▶ [Records for this exercise]
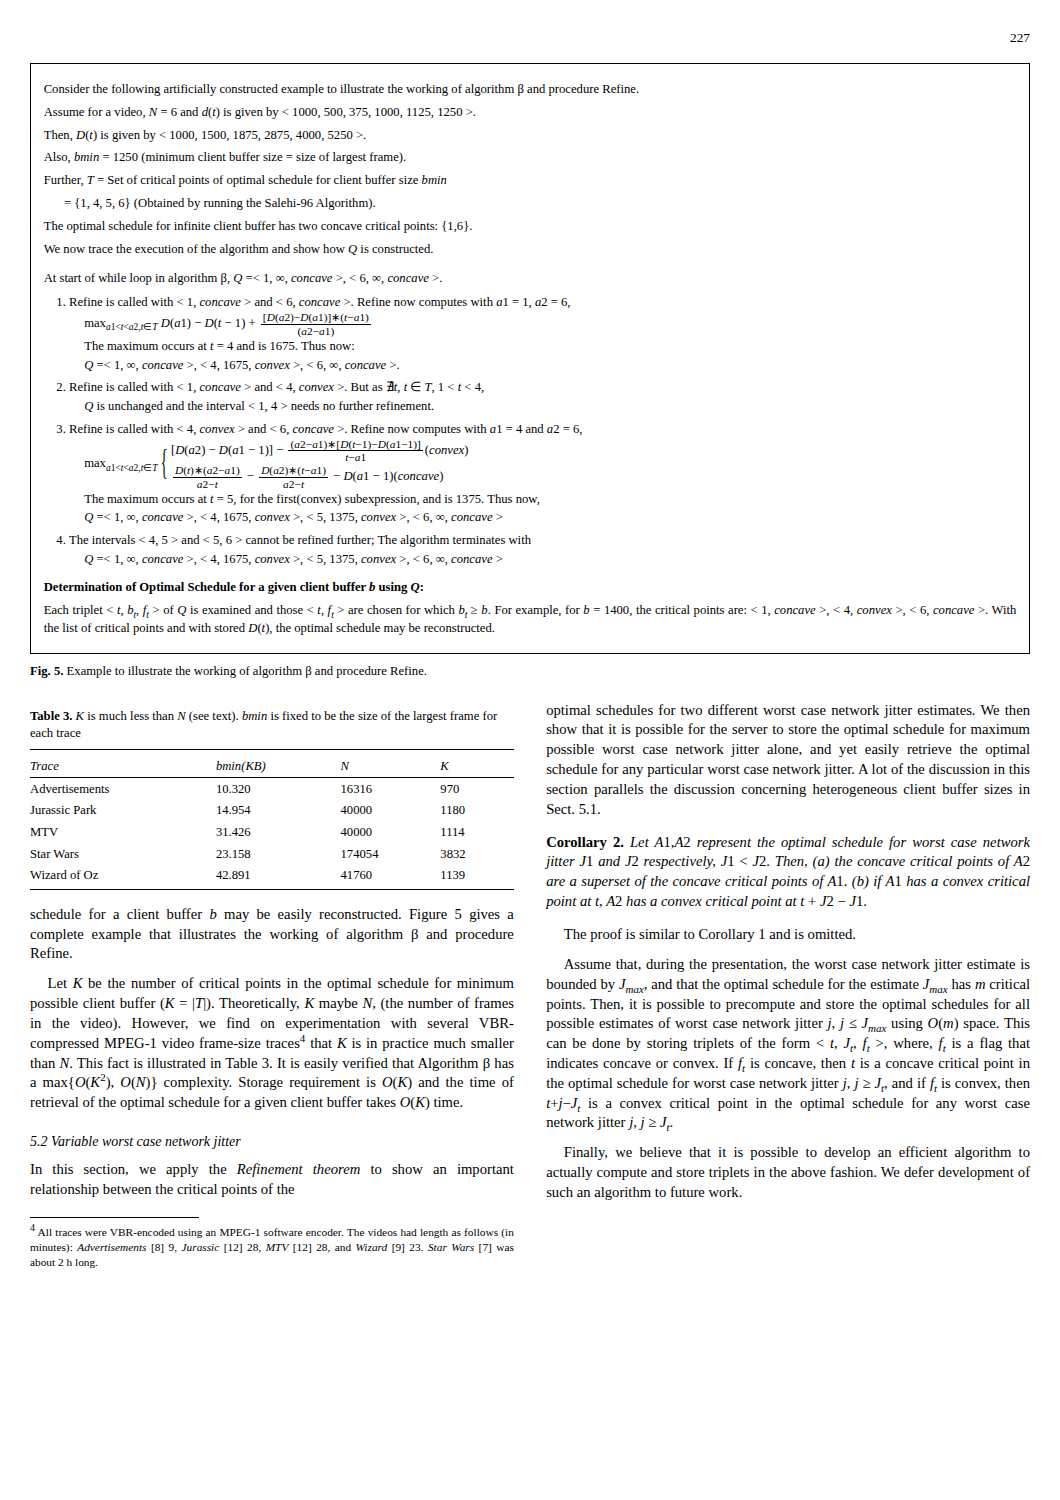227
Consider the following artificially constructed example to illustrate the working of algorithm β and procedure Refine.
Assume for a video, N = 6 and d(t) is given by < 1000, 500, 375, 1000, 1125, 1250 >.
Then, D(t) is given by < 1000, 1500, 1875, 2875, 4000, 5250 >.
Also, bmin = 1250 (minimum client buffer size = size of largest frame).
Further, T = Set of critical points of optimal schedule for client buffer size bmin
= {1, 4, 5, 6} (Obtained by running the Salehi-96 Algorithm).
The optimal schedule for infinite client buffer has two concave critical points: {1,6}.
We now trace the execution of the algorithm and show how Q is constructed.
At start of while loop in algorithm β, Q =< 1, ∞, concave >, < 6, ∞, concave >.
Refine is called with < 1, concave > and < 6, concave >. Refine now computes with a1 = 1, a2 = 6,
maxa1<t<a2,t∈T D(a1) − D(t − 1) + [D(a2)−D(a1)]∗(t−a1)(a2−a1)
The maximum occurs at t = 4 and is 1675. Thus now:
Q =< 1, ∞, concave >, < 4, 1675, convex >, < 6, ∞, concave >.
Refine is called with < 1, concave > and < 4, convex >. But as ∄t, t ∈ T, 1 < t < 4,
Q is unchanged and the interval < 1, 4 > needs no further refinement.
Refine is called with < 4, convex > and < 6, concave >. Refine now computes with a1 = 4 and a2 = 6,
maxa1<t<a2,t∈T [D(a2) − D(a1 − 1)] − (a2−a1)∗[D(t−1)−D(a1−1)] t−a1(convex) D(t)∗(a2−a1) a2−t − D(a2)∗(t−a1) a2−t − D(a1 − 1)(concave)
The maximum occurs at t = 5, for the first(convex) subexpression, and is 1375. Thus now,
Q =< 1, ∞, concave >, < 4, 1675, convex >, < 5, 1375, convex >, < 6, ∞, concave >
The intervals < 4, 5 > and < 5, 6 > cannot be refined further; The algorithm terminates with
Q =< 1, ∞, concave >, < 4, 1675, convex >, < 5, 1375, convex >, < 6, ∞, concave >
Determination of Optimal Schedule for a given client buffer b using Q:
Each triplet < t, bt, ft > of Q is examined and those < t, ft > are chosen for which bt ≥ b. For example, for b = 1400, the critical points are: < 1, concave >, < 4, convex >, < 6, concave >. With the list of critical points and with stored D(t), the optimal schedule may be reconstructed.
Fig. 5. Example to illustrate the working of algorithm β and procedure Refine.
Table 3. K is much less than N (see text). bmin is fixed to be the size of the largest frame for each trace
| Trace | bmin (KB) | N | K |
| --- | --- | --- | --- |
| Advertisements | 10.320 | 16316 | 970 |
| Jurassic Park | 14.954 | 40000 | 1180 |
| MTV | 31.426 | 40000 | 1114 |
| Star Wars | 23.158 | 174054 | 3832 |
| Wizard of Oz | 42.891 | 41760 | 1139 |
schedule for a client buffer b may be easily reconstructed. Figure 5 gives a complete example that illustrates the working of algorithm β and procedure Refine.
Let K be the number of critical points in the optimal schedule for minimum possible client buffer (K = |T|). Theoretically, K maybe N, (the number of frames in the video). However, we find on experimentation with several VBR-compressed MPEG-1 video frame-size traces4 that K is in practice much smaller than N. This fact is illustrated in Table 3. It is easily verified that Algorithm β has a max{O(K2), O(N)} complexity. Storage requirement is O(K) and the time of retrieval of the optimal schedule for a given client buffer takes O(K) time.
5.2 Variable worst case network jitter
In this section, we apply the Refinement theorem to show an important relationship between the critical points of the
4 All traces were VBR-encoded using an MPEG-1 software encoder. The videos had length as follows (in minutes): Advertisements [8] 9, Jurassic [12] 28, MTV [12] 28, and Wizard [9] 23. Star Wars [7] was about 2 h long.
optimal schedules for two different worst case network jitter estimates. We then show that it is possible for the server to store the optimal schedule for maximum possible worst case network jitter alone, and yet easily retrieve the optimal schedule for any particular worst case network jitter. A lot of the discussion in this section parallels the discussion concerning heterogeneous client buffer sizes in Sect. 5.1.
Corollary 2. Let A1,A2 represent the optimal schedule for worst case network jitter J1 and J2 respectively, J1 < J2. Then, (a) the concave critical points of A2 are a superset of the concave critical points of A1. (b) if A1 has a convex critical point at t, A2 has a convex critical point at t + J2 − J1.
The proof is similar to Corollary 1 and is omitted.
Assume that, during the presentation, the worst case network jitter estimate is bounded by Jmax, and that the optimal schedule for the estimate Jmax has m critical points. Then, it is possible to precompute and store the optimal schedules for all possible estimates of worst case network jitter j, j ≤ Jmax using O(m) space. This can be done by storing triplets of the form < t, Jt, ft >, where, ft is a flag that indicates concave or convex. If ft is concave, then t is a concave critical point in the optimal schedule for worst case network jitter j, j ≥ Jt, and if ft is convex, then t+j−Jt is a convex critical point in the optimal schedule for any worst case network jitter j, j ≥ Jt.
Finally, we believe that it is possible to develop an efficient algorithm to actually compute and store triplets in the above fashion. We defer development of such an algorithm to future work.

==

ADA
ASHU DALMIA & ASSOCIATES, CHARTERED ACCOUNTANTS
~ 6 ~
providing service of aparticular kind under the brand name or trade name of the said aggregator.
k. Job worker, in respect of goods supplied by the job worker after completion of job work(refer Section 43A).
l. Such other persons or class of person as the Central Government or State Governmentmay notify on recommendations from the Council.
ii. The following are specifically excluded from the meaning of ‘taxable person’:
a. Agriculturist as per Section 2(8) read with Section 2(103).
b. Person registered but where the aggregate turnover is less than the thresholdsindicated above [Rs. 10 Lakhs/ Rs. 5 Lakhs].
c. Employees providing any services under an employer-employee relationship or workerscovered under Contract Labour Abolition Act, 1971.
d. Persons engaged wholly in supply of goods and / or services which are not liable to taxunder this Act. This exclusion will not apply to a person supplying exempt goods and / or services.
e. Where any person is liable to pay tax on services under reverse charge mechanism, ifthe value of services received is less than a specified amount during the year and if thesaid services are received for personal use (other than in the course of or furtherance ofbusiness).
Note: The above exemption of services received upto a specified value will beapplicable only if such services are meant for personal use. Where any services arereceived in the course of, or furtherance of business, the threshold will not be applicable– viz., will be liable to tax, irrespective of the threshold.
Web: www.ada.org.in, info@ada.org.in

▶ [Task directions] What you give back should be only the lines of the records above, starting at the line with "Determination of Optimal" and ending at the line with "Table 3. K is", restated word for word.

▶ [Result]
Determination of Optimal Schedule for a given client buffer b using Q:
Each triplet < t, bt, ft > of Q is examined and those < t, ft > are chosen for which bt ≥ b. For example, for b = 1400, the critical points are: < 1, concave >, < 4, convex >, < 6, concave >. With the list of critical points and with stored D(t), the optimal schedule may be reconstructed.
Fig. 5. Example to illustrate the working of algorithm β and procedure Refine.
Table 3. K is much less than N (see text). bmin is fixed to be the size of the largest frame for each trace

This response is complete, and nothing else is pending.